Collection entries:
• • •

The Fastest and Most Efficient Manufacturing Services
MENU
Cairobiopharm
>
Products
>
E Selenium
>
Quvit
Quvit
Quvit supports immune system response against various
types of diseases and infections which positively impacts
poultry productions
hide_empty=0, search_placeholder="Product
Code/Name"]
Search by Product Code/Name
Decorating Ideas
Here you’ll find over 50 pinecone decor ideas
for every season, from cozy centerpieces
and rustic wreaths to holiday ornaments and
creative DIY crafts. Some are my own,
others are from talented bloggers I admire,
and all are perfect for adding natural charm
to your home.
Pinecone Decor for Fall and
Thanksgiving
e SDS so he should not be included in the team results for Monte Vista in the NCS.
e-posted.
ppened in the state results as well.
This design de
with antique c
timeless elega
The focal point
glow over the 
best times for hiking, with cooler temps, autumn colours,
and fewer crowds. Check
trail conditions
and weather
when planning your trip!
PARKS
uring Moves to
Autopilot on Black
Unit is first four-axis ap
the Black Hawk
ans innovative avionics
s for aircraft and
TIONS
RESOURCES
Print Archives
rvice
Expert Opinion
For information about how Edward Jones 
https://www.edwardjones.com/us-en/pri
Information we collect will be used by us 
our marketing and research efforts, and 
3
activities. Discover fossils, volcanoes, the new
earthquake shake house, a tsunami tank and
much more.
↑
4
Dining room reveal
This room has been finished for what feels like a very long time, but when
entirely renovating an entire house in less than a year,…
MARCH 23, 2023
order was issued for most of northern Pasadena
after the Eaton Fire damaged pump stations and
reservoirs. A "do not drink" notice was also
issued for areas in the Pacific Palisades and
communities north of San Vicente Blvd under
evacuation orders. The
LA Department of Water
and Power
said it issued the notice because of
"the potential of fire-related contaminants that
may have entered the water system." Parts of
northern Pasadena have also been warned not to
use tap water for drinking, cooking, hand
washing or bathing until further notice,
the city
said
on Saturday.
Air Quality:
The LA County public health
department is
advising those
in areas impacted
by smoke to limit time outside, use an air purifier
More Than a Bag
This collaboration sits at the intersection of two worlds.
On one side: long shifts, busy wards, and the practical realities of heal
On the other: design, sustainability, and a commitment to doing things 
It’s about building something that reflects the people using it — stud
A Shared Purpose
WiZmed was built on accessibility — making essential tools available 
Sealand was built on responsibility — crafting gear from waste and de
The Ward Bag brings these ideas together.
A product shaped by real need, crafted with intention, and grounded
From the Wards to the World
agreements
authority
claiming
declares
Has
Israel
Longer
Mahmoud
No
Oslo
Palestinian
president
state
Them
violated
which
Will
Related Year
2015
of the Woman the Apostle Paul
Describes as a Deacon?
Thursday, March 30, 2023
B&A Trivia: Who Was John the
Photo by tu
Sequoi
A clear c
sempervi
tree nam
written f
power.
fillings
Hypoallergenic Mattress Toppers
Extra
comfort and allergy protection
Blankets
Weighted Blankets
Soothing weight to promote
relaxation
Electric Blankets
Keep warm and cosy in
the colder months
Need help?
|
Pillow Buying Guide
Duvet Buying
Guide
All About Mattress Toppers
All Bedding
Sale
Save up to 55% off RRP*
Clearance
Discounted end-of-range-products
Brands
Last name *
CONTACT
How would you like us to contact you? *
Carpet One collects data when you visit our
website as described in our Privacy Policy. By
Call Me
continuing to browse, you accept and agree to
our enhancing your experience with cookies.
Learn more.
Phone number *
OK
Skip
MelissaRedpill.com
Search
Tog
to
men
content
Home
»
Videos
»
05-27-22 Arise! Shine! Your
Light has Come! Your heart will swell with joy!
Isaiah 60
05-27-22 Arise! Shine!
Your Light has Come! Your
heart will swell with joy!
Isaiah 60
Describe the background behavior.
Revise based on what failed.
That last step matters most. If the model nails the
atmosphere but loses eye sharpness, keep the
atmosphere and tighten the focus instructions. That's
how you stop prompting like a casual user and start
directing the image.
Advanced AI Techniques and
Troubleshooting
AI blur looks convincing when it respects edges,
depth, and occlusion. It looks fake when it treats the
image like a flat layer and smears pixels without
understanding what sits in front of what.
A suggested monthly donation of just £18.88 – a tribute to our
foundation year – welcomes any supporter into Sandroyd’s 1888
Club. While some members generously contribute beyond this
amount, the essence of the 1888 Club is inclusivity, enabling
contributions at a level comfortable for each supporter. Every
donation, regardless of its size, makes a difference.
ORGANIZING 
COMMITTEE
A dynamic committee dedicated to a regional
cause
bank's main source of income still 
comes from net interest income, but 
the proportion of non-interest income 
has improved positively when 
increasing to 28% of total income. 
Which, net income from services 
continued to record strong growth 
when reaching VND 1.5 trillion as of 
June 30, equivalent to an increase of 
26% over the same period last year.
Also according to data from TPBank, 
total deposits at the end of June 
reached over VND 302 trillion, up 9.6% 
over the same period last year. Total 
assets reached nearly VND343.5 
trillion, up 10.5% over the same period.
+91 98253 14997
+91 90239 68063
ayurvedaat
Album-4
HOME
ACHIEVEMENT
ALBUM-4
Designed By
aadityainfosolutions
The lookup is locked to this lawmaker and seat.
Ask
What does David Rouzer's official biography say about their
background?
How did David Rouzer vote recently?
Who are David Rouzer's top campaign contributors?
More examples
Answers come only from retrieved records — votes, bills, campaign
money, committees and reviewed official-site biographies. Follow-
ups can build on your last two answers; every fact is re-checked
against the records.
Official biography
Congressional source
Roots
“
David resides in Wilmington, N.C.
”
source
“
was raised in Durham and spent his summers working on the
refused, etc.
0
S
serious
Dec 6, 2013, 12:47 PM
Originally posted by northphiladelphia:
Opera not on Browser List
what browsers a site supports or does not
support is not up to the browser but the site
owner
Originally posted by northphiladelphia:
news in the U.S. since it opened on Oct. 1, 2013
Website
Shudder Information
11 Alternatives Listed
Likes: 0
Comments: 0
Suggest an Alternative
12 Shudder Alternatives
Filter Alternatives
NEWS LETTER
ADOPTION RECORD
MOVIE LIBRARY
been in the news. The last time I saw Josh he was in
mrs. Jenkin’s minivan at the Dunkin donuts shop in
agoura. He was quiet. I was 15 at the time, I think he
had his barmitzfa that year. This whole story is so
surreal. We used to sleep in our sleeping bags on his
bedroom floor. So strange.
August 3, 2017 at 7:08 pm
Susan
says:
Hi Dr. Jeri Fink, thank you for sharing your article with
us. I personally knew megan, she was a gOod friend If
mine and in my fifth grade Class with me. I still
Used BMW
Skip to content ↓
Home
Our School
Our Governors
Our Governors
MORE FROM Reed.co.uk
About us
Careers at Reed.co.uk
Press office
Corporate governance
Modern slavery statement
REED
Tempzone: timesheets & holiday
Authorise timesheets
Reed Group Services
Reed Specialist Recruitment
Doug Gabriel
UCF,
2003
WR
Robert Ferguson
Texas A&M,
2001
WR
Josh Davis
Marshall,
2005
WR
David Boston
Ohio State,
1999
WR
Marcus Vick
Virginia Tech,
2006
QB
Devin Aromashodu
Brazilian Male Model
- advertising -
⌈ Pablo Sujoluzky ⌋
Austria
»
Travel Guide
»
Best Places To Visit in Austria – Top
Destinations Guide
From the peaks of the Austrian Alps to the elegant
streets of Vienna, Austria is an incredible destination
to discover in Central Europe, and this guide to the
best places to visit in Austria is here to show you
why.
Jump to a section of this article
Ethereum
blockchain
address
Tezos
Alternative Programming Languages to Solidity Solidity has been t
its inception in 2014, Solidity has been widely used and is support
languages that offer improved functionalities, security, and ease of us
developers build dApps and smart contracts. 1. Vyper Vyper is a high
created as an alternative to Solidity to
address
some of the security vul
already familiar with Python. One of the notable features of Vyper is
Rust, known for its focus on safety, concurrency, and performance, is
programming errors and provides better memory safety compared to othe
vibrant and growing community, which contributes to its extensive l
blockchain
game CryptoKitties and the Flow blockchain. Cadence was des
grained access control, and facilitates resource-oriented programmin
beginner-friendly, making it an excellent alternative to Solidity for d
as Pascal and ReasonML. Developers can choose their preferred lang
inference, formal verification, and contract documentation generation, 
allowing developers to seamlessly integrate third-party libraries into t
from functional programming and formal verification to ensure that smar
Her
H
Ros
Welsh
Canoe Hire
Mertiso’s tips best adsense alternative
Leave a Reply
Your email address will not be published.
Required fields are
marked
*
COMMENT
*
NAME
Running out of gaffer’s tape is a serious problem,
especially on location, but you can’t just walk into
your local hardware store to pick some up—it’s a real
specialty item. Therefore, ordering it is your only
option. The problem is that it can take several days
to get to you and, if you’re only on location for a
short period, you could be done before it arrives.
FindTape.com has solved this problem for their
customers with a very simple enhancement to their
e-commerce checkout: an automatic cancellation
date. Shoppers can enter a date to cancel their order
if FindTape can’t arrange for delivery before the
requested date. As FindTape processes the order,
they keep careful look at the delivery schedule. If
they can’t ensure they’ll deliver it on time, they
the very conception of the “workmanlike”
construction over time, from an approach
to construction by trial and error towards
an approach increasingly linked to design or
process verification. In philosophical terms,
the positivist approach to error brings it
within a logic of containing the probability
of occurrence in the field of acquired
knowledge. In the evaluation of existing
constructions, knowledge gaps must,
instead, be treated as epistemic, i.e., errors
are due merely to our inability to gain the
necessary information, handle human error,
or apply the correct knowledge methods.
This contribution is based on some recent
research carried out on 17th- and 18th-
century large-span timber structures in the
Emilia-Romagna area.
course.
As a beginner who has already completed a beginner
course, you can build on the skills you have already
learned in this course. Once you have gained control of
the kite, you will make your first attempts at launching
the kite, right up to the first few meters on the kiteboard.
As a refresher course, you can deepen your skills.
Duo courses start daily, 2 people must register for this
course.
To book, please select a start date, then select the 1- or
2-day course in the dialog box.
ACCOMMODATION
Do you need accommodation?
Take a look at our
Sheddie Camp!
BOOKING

• • •

*PROBLEM DETAILS*:
Please reproduce the items word for word, starting from the very first line and continuing up to and including the line with "MARCH 23, 2023".

*RESULT FOR THIS EXERCISE*:
The Fastest and Most Efficient Manufacturing Services
MENU
Cairobiopharm
>
Products
>
E Selenium
>
Quvit
Quvit
Quvit supports immune system response against various
types of diseases and infections which positively impacts
poultry productions
hide_empty=0, search_placeholder="Product
Code/Name"]
Search by Product Code/Name
Decorating Ideas
Here you’ll find over 50 pinecone decor ideas
for every season, from cozy centerpieces
and rustic wreaths to holiday ornaments and
creative DIY crafts. Some are my own,
others are from talented bloggers I admire,
and all are perfect for adding natural charm
to your home.
Pinecone Decor for Fall and
Thanksgiving
e SDS so he should not be included in the team results for Monte Vista in the NCS.
e-posted.
ppened in the state results as well.
This design de
with antique c
timeless elega
The focal point
glow over the 
best times for hiking, with cooler temps, autumn colours,
and fewer crowds. Check
trail conditions
and weather
when planning your trip!
PARKS
uring Moves to
Autopilot on Black
Unit is first four-axis ap
the Black Hawk
ans innovative avionics
s for aircraft and
TIONS
RESOURCES
Print Archives
rvice
Expert Opinion
For information about how Edward Jones 
https://www.edwardjones.com/us-en/pri
Information we collect will be used by us 
our marketing and research efforts, and 
3
activities. Discover fossils, volcanoes, the new
earthquake shake house, a tsunami tank and
much more.
↑
4
Dining room reveal
This room has been finished for what feels like a very long time, but when
entirely renovating an entire house in less than a year,…
MARCH 23, 2023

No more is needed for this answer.